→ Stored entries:
********************

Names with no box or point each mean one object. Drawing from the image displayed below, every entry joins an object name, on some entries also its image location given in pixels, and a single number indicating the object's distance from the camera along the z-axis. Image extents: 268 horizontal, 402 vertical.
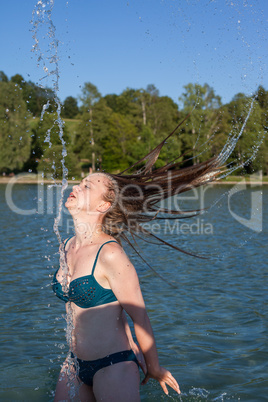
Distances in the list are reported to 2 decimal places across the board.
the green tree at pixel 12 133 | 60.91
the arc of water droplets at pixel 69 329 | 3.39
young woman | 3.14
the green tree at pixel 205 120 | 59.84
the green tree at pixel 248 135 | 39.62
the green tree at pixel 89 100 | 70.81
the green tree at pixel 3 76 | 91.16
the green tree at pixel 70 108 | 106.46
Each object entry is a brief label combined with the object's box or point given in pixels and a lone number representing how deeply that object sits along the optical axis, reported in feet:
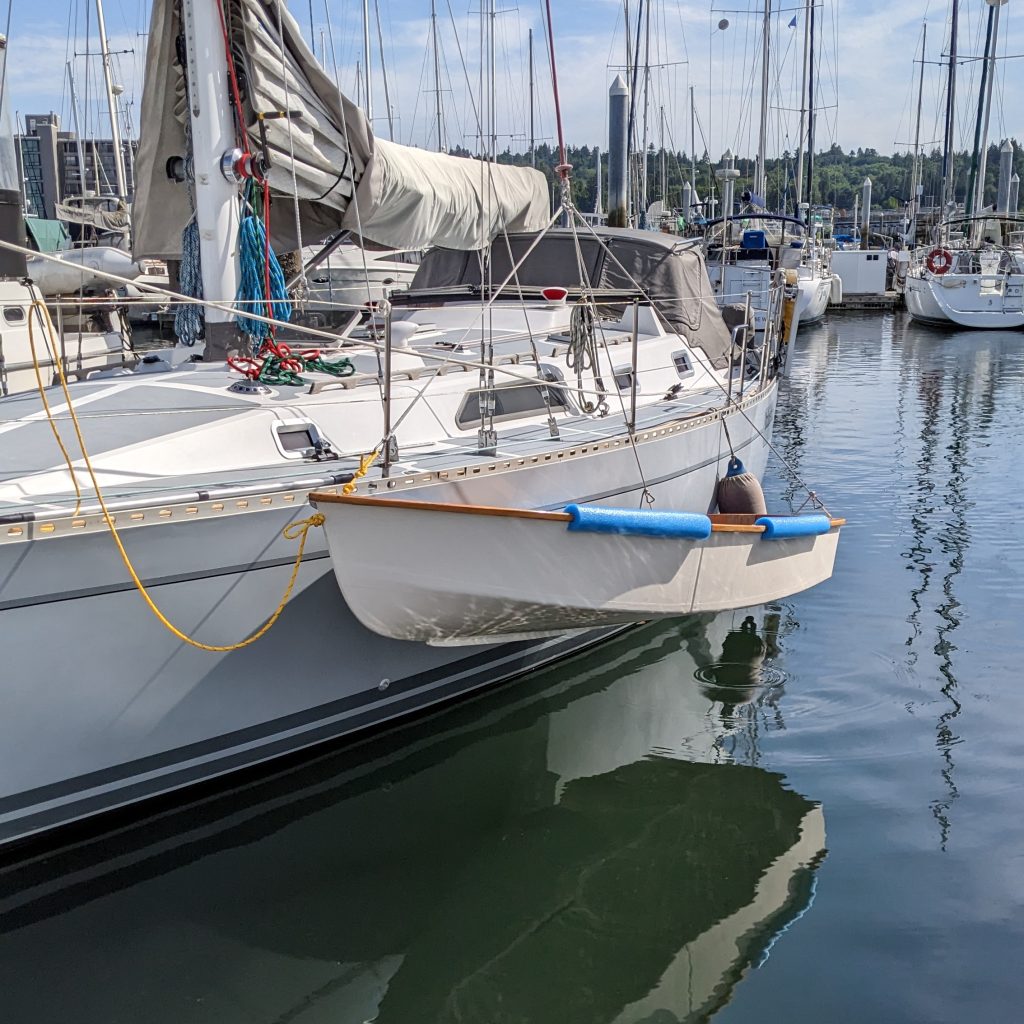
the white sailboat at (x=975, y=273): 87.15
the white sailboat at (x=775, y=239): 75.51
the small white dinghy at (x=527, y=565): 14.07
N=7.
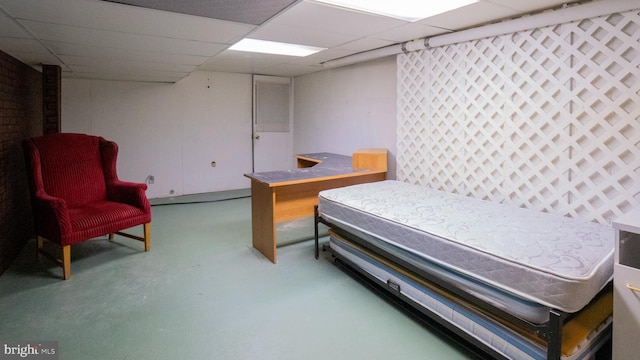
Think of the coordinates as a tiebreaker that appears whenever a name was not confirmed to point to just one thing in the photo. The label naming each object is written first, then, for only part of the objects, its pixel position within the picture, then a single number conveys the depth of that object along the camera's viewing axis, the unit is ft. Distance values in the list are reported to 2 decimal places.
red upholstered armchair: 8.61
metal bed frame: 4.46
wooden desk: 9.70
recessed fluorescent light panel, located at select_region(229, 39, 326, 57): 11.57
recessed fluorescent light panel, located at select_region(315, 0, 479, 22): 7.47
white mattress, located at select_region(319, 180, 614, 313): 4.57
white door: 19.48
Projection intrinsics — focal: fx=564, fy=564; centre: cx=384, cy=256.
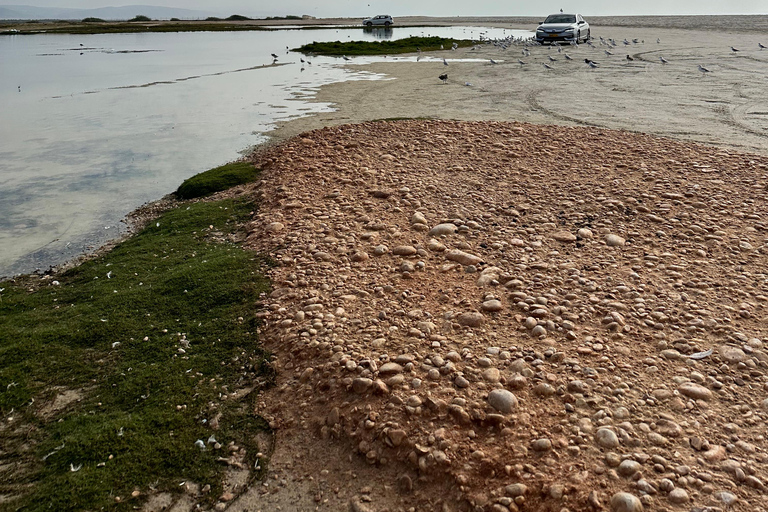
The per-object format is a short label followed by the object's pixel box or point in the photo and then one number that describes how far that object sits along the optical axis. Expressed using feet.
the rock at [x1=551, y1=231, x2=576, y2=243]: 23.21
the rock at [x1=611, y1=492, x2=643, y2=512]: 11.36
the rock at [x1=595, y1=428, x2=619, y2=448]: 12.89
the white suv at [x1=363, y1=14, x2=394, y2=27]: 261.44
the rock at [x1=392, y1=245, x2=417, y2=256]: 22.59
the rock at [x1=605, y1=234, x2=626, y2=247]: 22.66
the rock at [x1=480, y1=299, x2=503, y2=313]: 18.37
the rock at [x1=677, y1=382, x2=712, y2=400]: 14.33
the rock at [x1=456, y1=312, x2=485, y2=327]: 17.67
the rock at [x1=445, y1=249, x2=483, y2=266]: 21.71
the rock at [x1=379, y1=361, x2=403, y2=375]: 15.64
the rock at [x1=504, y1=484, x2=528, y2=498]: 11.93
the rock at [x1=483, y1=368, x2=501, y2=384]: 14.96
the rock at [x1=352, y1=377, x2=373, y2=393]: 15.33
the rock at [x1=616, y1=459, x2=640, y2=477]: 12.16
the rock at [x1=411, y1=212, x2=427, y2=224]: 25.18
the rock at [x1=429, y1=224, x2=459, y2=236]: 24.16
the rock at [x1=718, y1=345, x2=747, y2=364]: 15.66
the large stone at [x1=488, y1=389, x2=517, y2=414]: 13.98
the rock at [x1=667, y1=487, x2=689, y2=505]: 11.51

********************

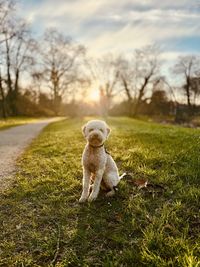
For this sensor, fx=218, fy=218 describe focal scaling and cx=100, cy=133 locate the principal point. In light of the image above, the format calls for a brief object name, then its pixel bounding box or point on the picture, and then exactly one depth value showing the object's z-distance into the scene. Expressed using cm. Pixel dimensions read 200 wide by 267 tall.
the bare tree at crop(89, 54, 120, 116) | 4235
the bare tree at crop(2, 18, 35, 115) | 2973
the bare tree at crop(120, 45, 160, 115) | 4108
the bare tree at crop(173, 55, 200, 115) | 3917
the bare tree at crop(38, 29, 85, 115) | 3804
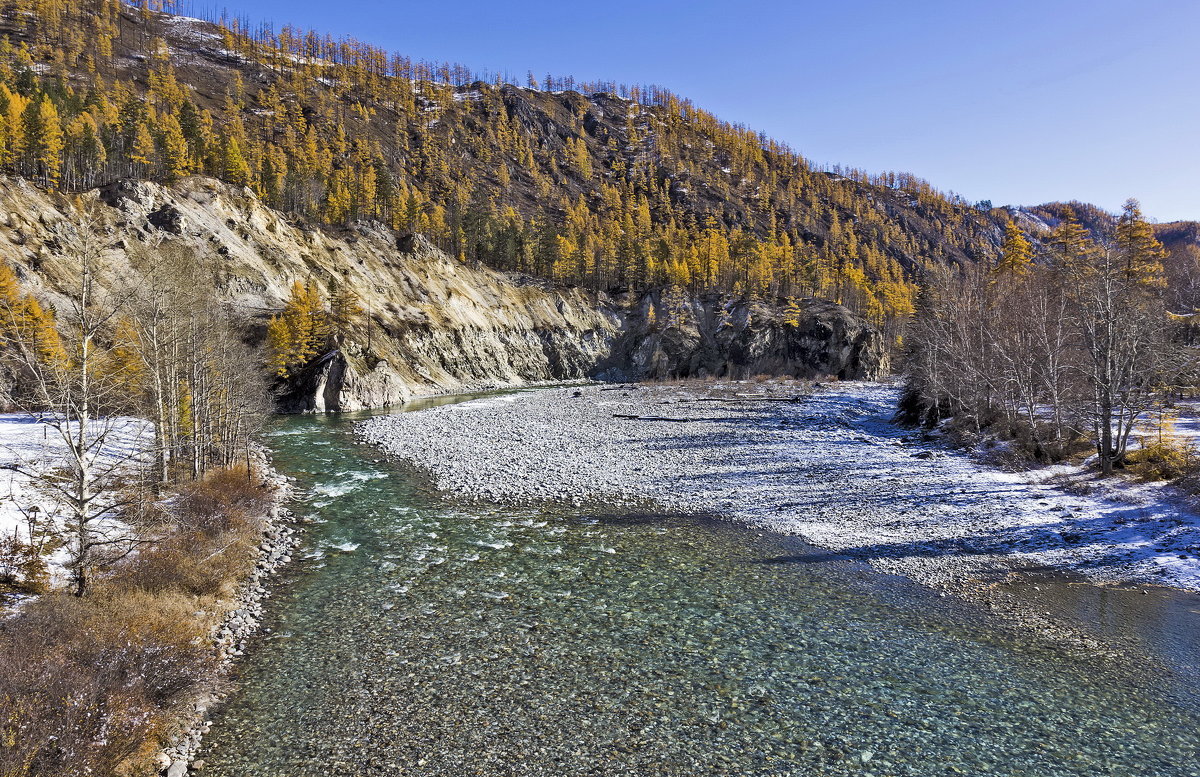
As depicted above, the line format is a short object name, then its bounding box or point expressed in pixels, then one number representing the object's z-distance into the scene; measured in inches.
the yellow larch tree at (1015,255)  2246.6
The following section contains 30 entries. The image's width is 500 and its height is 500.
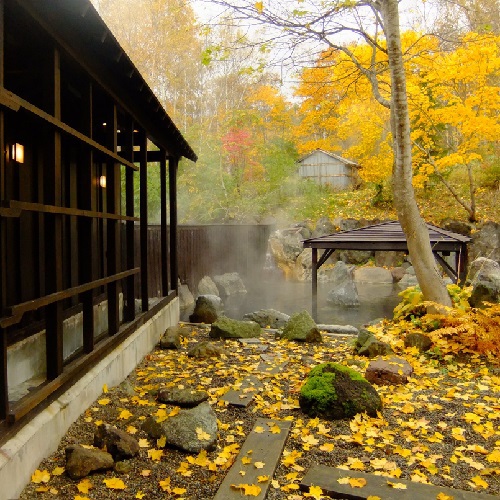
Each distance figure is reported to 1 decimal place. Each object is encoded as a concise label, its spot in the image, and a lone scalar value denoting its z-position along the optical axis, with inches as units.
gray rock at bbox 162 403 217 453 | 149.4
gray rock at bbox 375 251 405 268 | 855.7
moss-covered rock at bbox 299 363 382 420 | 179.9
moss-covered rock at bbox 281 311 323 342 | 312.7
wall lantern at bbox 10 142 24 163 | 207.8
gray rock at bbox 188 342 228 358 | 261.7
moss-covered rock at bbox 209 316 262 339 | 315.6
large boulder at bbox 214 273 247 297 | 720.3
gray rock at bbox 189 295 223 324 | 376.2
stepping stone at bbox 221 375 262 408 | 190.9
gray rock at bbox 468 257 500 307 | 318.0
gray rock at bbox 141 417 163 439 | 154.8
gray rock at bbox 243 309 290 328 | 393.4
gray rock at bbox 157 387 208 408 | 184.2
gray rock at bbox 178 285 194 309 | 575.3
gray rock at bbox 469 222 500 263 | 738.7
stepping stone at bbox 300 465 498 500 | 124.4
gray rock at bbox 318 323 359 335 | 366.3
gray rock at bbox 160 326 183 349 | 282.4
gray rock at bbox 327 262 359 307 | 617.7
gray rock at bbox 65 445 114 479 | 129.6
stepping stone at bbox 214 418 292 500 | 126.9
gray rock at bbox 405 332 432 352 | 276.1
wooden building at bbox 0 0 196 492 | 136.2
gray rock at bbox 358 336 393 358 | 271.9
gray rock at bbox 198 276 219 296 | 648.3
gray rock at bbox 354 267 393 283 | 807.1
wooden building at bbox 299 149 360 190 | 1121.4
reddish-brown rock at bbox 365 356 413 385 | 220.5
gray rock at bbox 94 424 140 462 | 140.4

********************

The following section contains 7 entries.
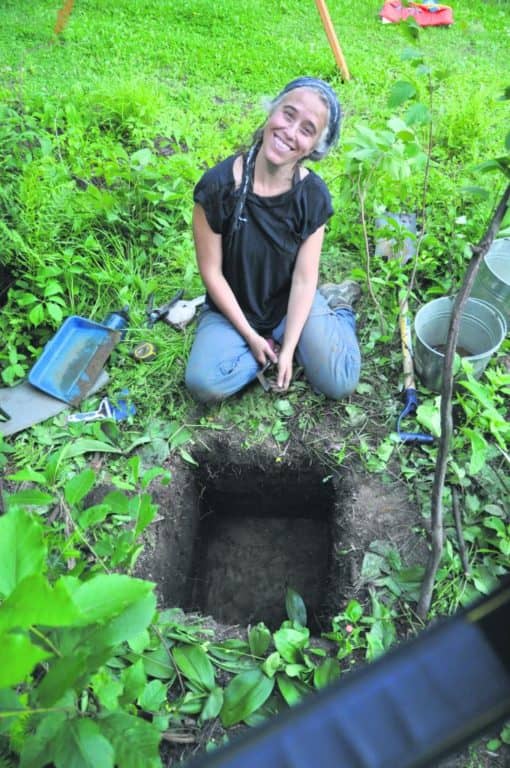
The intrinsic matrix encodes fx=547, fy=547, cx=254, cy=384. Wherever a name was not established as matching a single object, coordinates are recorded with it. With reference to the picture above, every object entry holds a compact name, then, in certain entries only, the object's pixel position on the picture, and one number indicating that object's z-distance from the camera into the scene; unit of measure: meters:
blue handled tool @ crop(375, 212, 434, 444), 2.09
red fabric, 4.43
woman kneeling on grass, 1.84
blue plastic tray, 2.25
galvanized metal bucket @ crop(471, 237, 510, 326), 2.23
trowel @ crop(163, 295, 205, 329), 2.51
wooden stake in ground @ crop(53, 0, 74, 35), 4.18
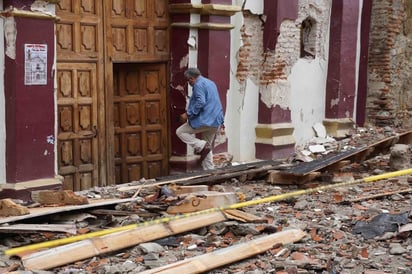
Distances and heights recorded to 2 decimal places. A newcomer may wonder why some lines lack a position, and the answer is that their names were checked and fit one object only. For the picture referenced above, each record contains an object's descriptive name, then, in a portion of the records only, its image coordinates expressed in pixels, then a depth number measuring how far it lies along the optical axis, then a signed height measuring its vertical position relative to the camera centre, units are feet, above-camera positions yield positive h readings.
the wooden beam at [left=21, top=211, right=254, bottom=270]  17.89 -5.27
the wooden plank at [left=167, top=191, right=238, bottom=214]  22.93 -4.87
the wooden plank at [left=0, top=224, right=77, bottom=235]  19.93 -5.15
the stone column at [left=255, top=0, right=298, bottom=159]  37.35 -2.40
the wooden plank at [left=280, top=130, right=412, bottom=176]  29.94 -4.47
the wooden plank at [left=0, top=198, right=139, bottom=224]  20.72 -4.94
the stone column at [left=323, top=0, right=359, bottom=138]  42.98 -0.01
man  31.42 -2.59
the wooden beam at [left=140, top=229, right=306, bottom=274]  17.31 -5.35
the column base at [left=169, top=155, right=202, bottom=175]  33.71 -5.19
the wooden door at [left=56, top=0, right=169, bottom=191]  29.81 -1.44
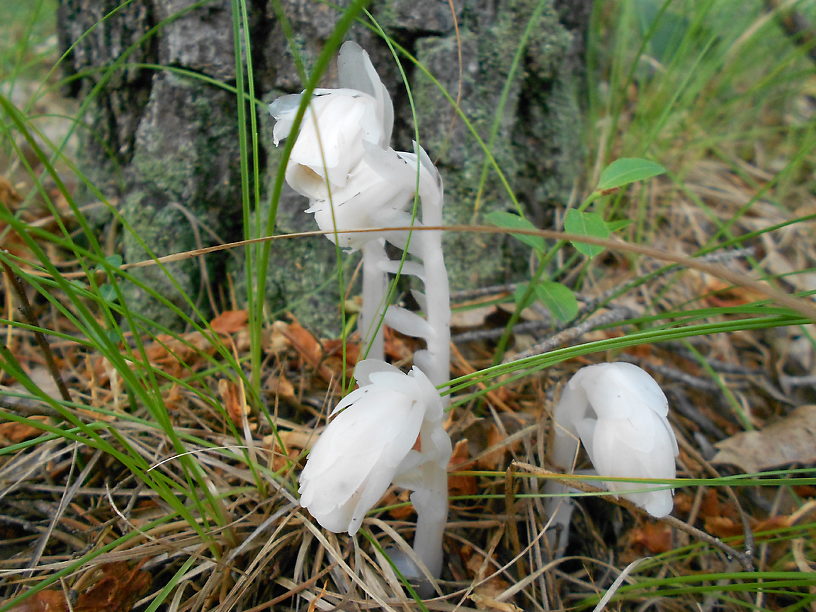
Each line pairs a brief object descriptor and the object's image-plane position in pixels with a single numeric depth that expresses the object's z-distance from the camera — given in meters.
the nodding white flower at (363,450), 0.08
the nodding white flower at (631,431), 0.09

********************

→ Exercise: Output the lines above between the one holding "The per-object format" and the one holding "the rock at [x1=392, y1=245, x2=417, y2=256]: 22.59", inclusive, with nothing before or after them.

→ Answer for the task:
The per-object format is a short label followed by the object's pixel box or point in the photo and then one number that describes how far that object sits along the optical axis. Expressed using feet.
the rock at [x1=551, y1=231, x2=576, y2=243]: 23.21
the rock at [x1=611, y1=492, x2=643, y2=512]: 11.36
the rock at [x1=595, y1=428, x2=619, y2=448]: 12.89
the white suv at [x1=363, y1=14, x2=394, y2=27]: 261.44
the rock at [x1=392, y1=245, x2=417, y2=256]: 22.59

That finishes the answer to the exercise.